══ DATASET RECORDS
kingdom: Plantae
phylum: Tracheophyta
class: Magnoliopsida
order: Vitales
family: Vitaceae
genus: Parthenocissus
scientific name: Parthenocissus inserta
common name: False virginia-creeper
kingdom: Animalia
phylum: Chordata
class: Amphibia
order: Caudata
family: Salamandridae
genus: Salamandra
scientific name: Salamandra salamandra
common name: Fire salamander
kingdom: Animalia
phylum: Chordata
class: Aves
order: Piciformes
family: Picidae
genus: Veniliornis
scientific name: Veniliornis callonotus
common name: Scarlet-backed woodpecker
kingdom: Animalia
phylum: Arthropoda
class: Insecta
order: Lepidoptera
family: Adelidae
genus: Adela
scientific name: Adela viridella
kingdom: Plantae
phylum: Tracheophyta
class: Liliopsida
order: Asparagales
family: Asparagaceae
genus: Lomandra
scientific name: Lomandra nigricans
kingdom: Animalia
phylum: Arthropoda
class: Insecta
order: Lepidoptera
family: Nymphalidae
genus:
════
[DIRECTION]
Rewrite every line of the records above as a JSON list of strings, one string per line, leaving out blank lines.

[EXERCISE SOLUTION]
[
  "kingdom: Plantae",
  "phylum: Tracheophyta",
  "class: Magnoliopsida",
  "order: Vitales",
  "family: Vitaceae",
  "genus: Parthenocissus",
  "scientific name: Parthenocissus inserta",
  "common name: False virginia-creeper",
  "kingdom: Animalia",
  "phylum: Chordata",
  "class: Amphibia",
  "order: Caudata",
  "family: Salamandridae",
  "genus: Salamandra",
  "scientific name: Salamandra salamandra",
  "common name: Fire salamander",
  "kingdom: Animalia",
  "phylum: Chordata",
  "class: Aves",
  "order: Piciformes",
  "family: Picidae",
  "genus: Veniliornis",
  "scientific name: Veniliornis callonotus",
  "common name: Scarlet-backed woodpecker",
  "kingdom: Animalia",
  "phylum: Arthropoda",
  "class: Insecta",
  "order: Lepidoptera",
  "family: Adelidae",
  "genus: Adela",
  "scientific name: Adela viridella",
  "kingdom: Plantae",
  "phylum: Tracheophyta",
  "class: Liliopsida",
  "order: Asparagales",
  "family: Asparagaceae",
  "genus: Lomandra",
  "scientific name: Lomandra nigricans",
  "kingdom: Animalia",
  "phylum: Arthropoda",
  "class: Insecta",
  "order: Lepidoptera",
  "family: Nymphalidae",
  "genus:"
]